Meghan's lawyers accuse Associated Newspapers — which also publishes MailOnline — of "harassing, humiliating, manipulating and exploiting" her father, Thomas, whom they describe as "vulnerable”, Sky News and the Guardian are reporting.
The Mail on Sunday story, published in August 2018, featured a headline which said: “Revealed: The Letter Showing True Tragedy of Meghan’s Rift With a Father She Says Has ‘Broken Her Heart Into a Million Pieces.’”

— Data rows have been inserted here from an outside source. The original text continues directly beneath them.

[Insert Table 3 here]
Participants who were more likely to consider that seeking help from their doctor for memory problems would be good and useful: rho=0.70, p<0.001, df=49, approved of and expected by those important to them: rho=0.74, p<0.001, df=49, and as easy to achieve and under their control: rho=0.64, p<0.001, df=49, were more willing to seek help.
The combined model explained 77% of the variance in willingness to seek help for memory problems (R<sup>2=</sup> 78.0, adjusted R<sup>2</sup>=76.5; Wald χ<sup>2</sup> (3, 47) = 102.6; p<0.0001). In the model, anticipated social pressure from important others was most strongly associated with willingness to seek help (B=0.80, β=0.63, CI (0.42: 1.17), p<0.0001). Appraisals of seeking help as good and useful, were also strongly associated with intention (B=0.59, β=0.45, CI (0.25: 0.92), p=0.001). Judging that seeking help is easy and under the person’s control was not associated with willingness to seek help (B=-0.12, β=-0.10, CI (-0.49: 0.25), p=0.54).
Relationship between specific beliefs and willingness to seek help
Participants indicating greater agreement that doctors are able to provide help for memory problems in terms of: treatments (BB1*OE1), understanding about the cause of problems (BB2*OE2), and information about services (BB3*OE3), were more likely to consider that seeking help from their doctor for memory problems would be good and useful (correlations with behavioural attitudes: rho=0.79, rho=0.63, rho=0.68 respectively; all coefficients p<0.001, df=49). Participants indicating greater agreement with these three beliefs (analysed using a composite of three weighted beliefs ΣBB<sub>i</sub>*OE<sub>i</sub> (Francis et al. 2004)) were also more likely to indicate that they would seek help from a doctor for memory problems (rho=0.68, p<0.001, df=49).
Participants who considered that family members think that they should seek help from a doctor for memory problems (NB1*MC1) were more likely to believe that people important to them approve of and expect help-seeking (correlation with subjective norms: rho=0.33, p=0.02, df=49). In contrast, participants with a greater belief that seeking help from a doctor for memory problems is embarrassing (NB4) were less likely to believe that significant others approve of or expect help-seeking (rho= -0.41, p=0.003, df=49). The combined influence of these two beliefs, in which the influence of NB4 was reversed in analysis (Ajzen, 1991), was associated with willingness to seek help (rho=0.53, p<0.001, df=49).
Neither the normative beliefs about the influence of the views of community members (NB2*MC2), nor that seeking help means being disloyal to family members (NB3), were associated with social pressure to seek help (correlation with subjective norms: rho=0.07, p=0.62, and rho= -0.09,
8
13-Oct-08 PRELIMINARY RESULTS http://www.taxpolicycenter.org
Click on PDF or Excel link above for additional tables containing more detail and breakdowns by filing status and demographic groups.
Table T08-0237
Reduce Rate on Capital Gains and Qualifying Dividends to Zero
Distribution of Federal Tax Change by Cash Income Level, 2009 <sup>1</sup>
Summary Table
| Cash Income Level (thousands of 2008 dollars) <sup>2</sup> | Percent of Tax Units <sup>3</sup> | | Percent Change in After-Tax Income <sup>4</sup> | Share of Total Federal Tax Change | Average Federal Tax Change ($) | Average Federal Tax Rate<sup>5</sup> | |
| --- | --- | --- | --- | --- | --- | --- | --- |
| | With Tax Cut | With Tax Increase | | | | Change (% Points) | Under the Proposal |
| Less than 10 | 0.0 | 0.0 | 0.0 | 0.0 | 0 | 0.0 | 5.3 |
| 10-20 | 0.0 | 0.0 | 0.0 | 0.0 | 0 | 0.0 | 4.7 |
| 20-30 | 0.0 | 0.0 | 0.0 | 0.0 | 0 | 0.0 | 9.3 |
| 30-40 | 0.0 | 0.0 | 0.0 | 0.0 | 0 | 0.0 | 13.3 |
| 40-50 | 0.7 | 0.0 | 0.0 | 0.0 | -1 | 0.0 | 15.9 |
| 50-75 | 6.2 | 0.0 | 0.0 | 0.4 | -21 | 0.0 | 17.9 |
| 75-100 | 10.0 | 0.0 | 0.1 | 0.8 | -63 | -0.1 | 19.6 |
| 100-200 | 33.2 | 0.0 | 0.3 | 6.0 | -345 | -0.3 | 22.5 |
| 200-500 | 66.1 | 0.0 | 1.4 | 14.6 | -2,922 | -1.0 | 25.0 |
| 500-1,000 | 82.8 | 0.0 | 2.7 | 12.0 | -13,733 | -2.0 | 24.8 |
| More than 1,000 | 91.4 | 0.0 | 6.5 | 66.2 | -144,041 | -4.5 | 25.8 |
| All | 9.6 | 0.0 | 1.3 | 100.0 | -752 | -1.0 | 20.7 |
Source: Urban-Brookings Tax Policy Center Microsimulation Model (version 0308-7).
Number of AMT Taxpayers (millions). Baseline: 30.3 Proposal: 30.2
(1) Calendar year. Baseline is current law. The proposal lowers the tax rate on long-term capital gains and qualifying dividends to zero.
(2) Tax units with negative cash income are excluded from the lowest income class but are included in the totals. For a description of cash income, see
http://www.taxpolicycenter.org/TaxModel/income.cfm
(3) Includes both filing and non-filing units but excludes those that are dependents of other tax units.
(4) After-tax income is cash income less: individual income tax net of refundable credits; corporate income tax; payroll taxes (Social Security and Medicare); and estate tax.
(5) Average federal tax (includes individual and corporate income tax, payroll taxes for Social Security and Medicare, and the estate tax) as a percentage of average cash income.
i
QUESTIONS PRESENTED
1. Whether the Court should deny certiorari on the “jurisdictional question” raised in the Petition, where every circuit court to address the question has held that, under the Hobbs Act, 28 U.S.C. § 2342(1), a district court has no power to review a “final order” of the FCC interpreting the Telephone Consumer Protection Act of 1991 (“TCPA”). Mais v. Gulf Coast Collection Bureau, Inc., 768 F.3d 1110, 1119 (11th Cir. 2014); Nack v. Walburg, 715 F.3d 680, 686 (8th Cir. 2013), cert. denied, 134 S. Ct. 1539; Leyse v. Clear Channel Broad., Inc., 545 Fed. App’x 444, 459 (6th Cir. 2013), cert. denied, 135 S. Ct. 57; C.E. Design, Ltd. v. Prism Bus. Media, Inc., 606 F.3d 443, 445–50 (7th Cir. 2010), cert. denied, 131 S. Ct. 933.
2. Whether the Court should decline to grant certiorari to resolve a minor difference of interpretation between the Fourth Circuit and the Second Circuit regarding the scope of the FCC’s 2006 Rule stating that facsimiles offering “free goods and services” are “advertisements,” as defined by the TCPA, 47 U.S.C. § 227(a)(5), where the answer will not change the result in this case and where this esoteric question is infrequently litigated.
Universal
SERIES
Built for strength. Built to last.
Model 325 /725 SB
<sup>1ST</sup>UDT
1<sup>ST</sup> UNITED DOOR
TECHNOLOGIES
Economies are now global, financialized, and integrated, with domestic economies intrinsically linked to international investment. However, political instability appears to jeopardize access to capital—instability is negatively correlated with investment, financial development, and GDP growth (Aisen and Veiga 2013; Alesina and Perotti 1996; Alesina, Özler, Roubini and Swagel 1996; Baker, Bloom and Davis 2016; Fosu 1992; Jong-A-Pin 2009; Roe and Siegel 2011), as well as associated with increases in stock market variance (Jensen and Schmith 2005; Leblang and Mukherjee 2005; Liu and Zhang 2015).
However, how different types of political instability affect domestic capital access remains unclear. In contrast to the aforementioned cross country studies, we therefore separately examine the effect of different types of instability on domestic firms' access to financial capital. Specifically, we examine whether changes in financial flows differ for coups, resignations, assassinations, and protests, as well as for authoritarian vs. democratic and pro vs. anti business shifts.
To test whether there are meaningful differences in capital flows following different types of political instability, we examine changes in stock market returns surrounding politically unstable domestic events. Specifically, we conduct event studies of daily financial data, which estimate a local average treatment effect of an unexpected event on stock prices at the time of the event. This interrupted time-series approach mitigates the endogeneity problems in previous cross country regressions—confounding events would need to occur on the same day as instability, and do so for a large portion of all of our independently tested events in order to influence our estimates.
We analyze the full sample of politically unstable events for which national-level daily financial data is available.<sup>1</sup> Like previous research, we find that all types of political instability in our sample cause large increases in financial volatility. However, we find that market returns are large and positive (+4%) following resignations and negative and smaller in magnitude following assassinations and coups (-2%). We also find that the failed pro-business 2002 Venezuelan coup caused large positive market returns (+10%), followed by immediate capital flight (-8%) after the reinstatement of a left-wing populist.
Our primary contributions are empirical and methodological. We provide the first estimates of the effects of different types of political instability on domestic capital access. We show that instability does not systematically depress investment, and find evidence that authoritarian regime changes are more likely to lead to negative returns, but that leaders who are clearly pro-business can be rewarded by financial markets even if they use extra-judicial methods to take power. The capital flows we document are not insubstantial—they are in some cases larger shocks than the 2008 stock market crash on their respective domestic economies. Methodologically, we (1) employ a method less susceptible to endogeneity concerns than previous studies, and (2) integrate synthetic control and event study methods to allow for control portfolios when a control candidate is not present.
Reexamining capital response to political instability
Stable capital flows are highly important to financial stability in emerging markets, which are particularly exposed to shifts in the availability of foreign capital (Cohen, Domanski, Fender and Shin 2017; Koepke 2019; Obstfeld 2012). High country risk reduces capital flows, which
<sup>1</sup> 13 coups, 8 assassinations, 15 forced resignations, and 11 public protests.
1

Antony White QC, representing Associated Newspapers, said the allegations about Thomas Markle "appear to have been put onto the record without the claimant (Meghan) having contacted her father to see if he agrees with them".
Meghan’s lawyers accused the Mail on Sunday of improperly editing the letter, which White strongly denied.
“It is open to the claimant to say, as she does, that the presentation of the letter was misleading — which is firmly denied — but there is no basis for her to allege that anyone working for the defendant was dishonest in the drafting and editing process."
Parts of the letter were published last February.
The legal action was announced in October last year via a statement in which the Duke of Sussex accused newspapers of a “ruthless campaign” against his wife.
“There is a human cost to this relentless propaganda, specifically when it is knowingly false and malicious, and though we have continued to put on a brave face — as so many of you can relate to — I cannot begin to describe how painful it has been,” the statement said.
The letter described the incident as one “in a long and disturbing pattern of behaviour by British tabloid media”.
Meghan is seeking damages for alleged misuse of private information, copyright infringement, and breach of the Data Protection Act.
Meghan and Harry recently announced they were cutting off the Mail and three other tabloids, giving them "no corroboration and zero engagement", saying that their coverage has been unfair.